KARACHI: The Securities and Exchange Commission of Pakistan (SECP) has notified amendments to the Companies (Further Issue of Shares) Regulations 2020 to facilitate capital raising by listed companies while maintaining adequate disclosure requirements for investors, it announced on Monday,

The amendments address challenges faced by listed companies when raising further capital from existing shareholders through a rights issue.

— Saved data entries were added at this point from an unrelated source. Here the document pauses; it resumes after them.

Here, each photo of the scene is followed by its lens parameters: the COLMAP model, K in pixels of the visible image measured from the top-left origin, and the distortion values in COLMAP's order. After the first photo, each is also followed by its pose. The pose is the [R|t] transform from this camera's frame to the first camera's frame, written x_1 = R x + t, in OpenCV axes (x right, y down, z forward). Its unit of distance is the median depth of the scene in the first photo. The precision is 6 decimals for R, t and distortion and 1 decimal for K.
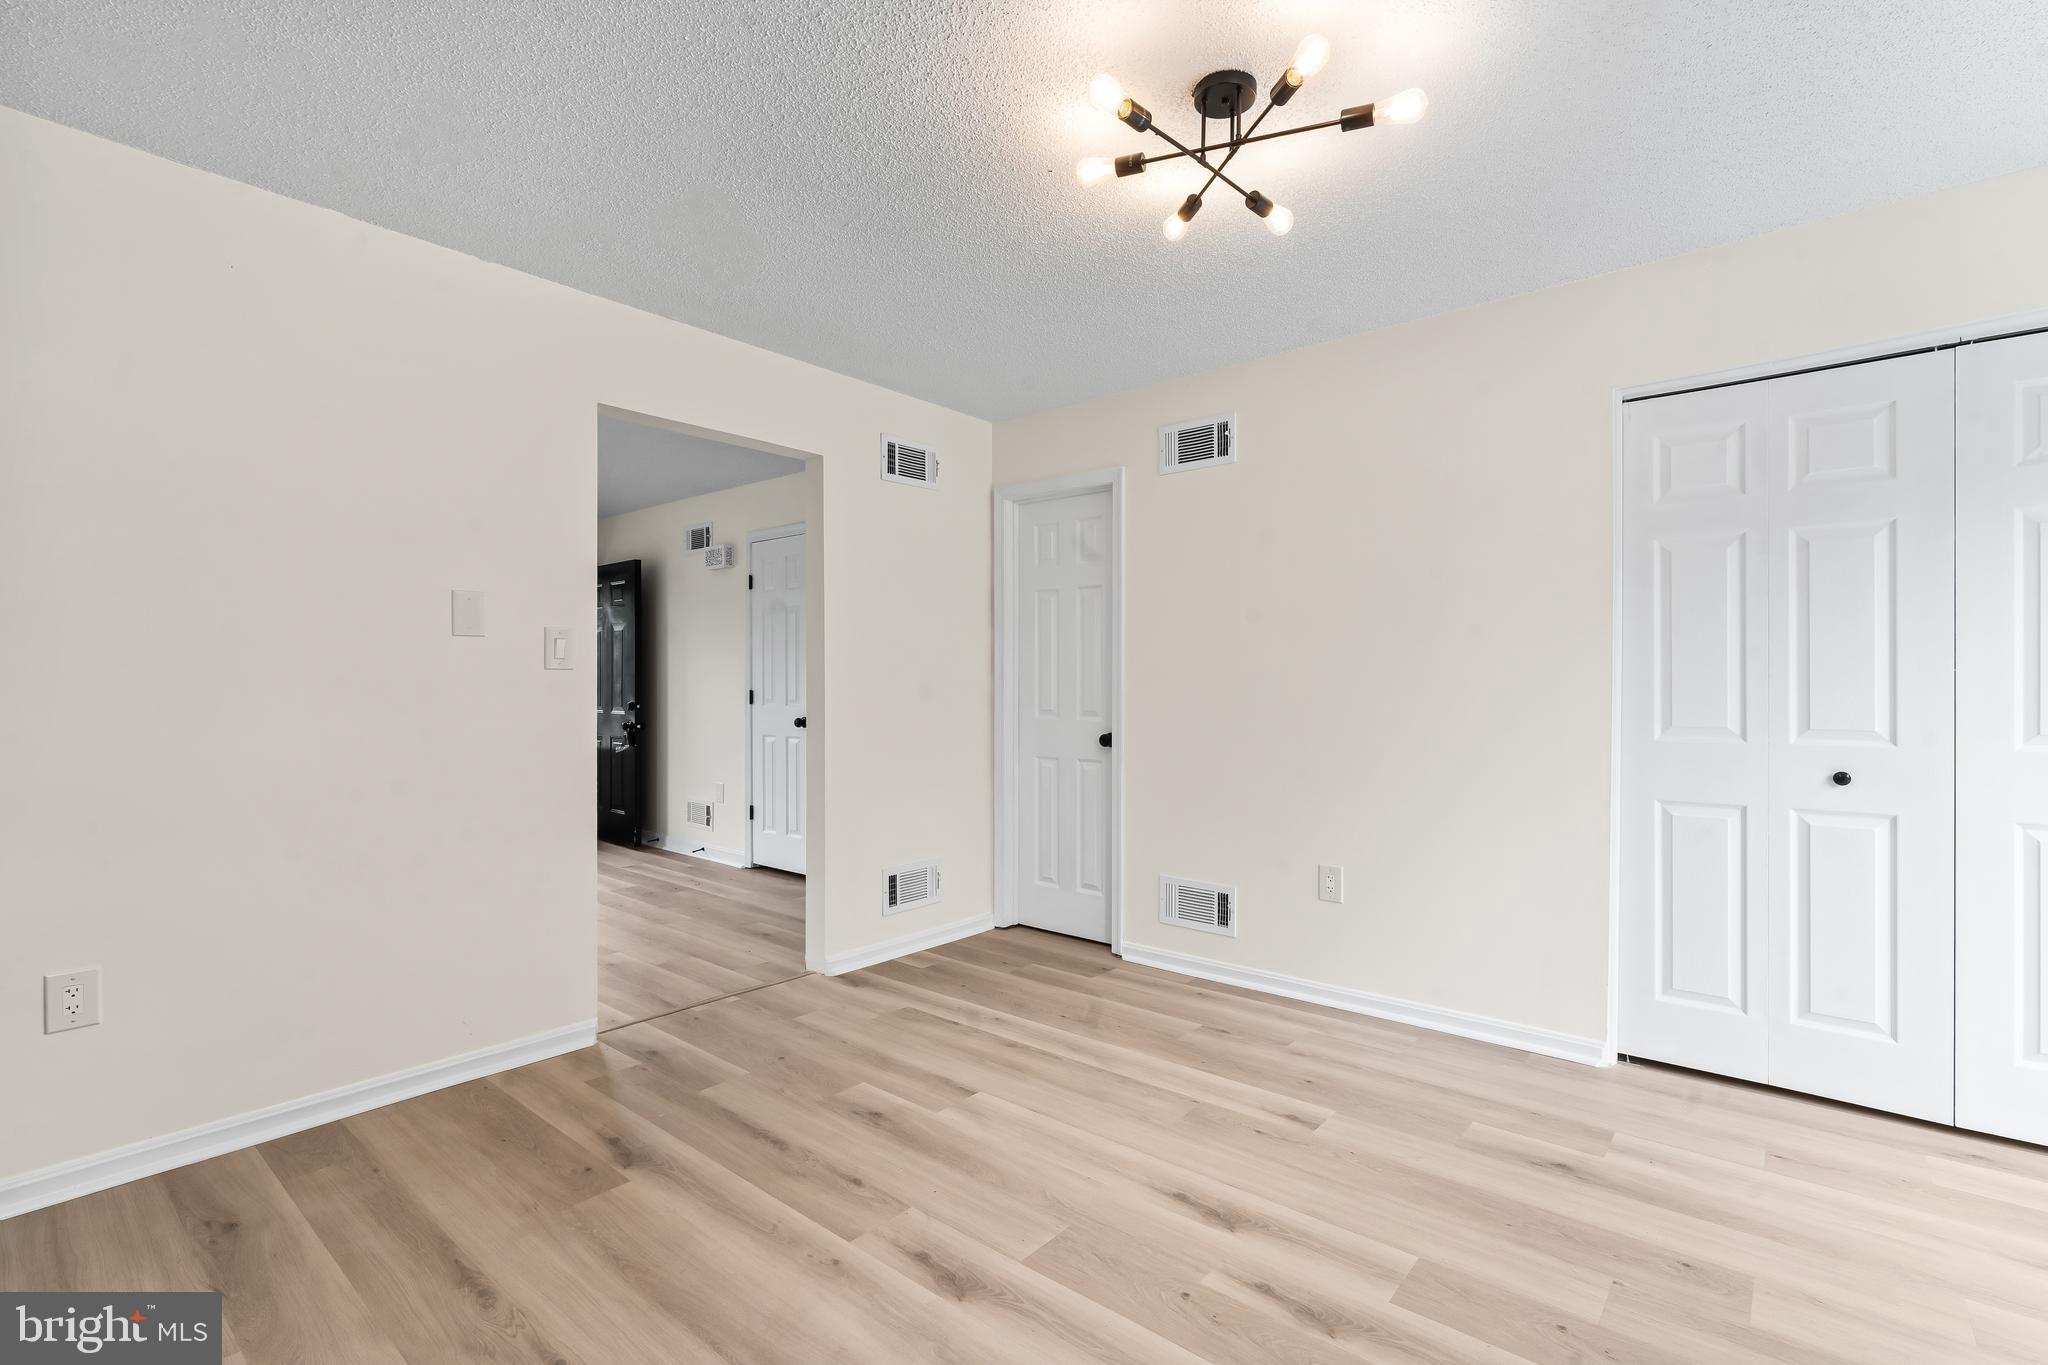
lens RADIAL K [[933.8, 0, 1012.9], [0, 933.8, 685.5], [0, 0, 1]] dist [-0.007742, 0.002469]
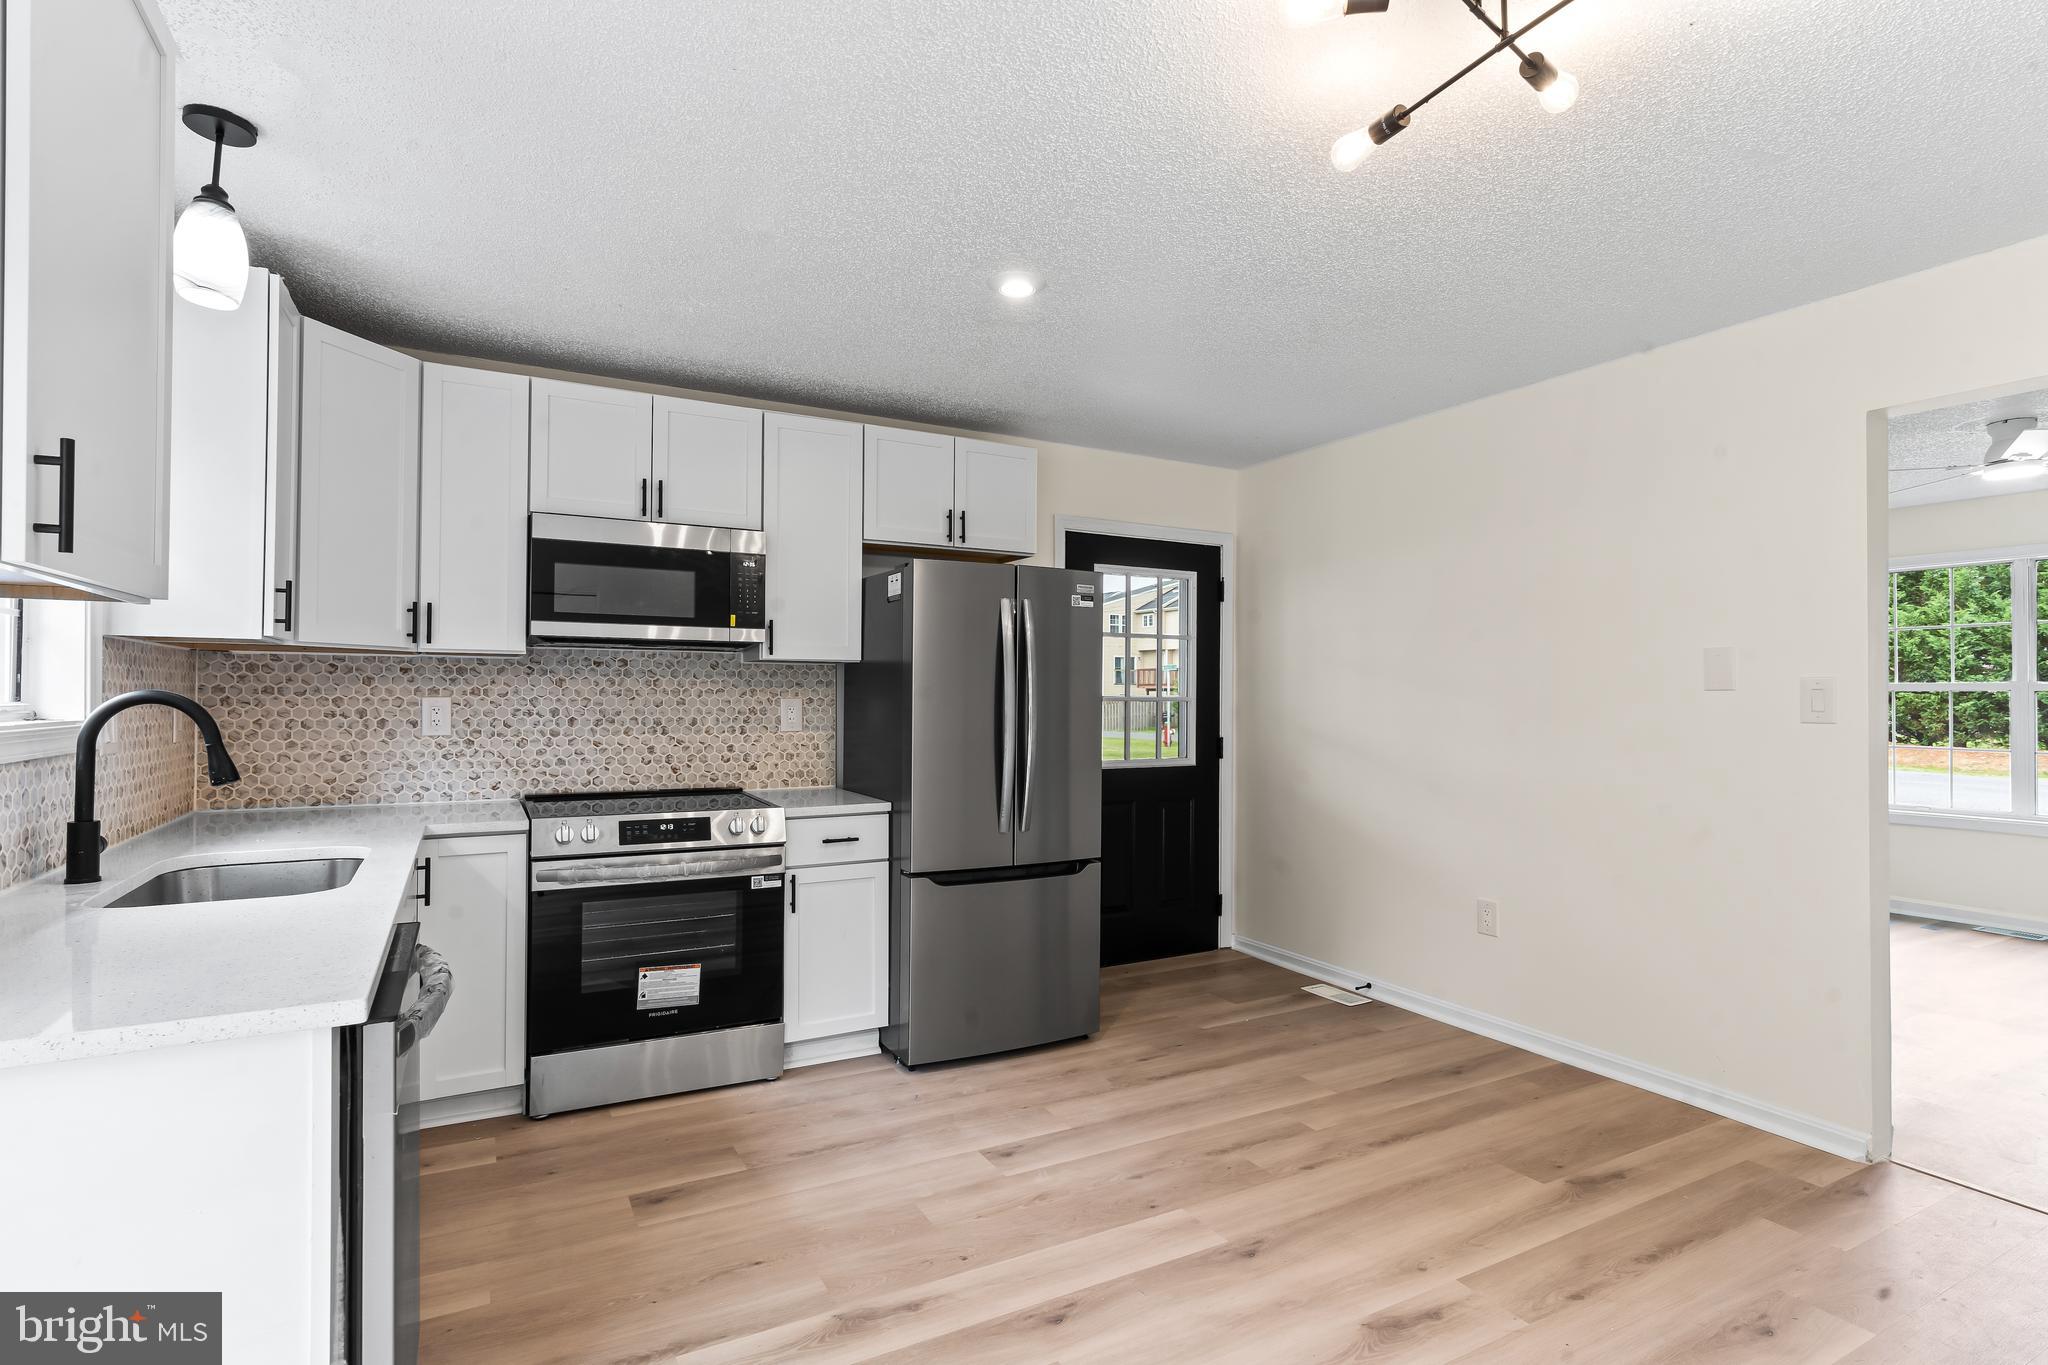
lens RADIAL K [[1013.6, 0, 1022.2], [0, 1013.6, 687.1], [0, 0, 1]] dist [-0.006432, 0.003295]
pose [[-0.353096, -0.009142, -0.935542, 0.780438], [-0.006338, 0.999953, -0.007379, -0.043329], [0.935565, 0.003324, -0.353138, 0.686606]]
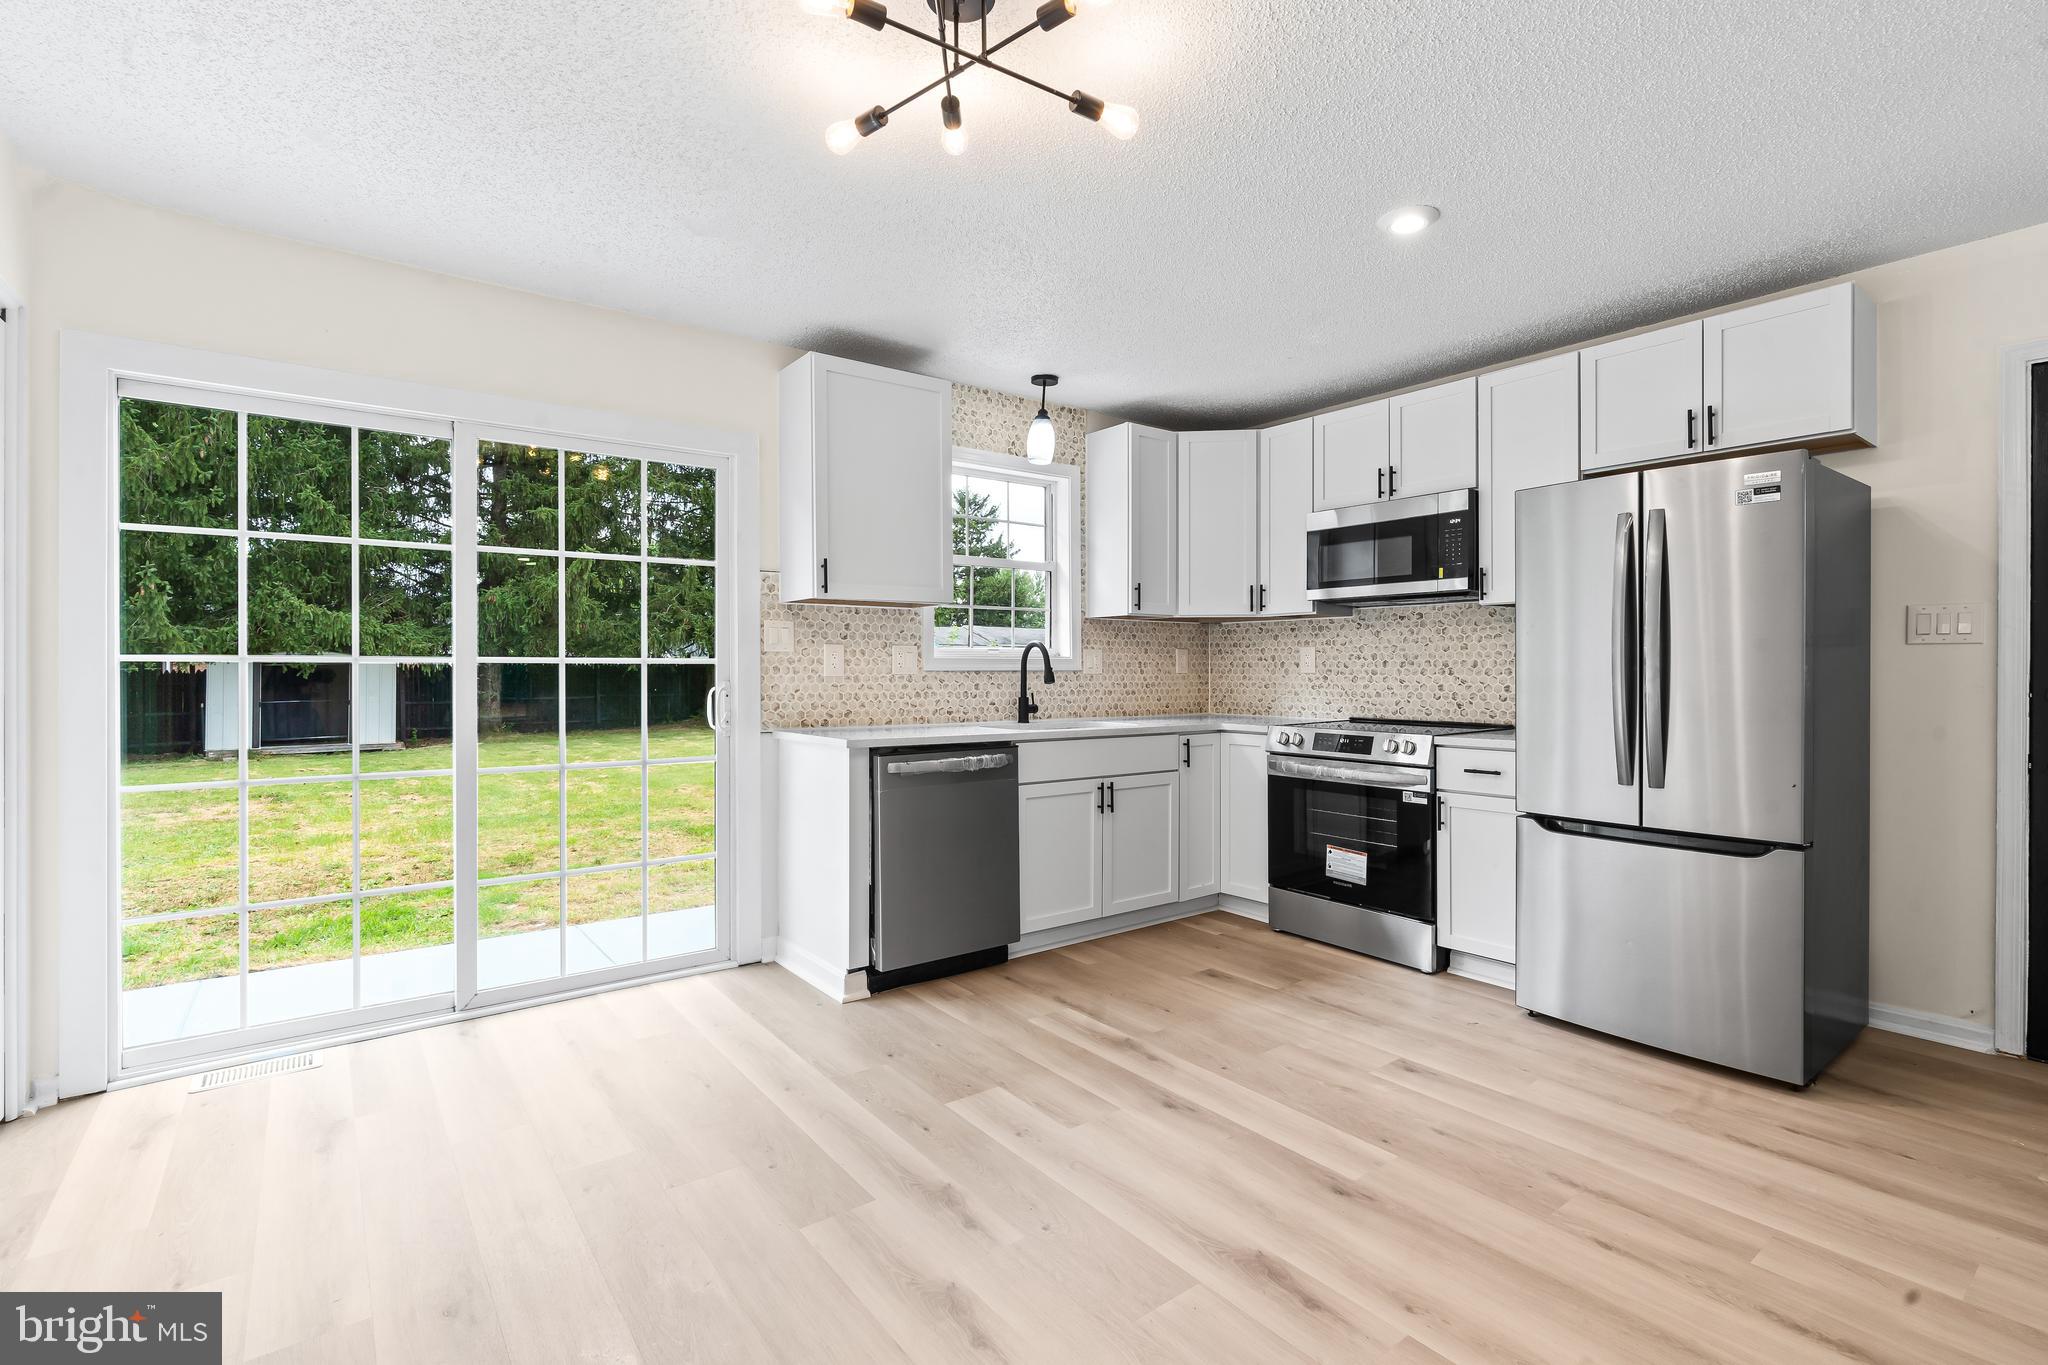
lens RADIAL K [[933.8, 0, 1025.9], [0, 933.8, 679.6], [0, 0, 1]] dist [-0.007742, 0.002469]
pose [[-0.978214, -0.000487, 0.207599, -0.010837], [0.002220, 0.999915, 0.012810, 0.002696], [-0.207588, 0.012991, -0.978130, 1.363515]]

Previously, listed companies were prohibited from announcing a rights issue if the company, its sponsors, promoters, substantial shareholders, or directors had any overdue amounts or defaults appearing in their Credit Information Bureau (CIB) report.

This restriction constrained financially stressed yet viable companies from raising capital, even in circumstances where existing shareholders were willing to support revival, restructuring, or continuation of operations, according to the SECP.

“Under the amended framework, the requirement for a clean CIB report will not apply if the relevant persons provide a No Objection Certificate (NOC) regarding the proposed rights issue from the concerned financial institution(s),” the regulator said.

The notification of the amendments follows a consultative process in which the SECP sought feedback from market stakeholders, including listed companies, issue consultants, professional bodies, industry associations, law firms, and capital market institutions.

The amendments are expected to enhance market confidence, improve access to capital for listed companies, and strengthen transparency within the rights issue framework, according to the SECP.

“To ensure transparency and protect investors’ interests, companies in such cases must make comprehensive disclosures in the rights offer document,” the regulator said.

“These disclosures must include details of any defaults or overdue amounts, ongoing recovery proceedings, and the status of any debt restructuring.”

The revised regulations strike an “appropriate balance” between facilitating corporate rehabilitation and enabling investors to make informed investment decisions, the SECP added.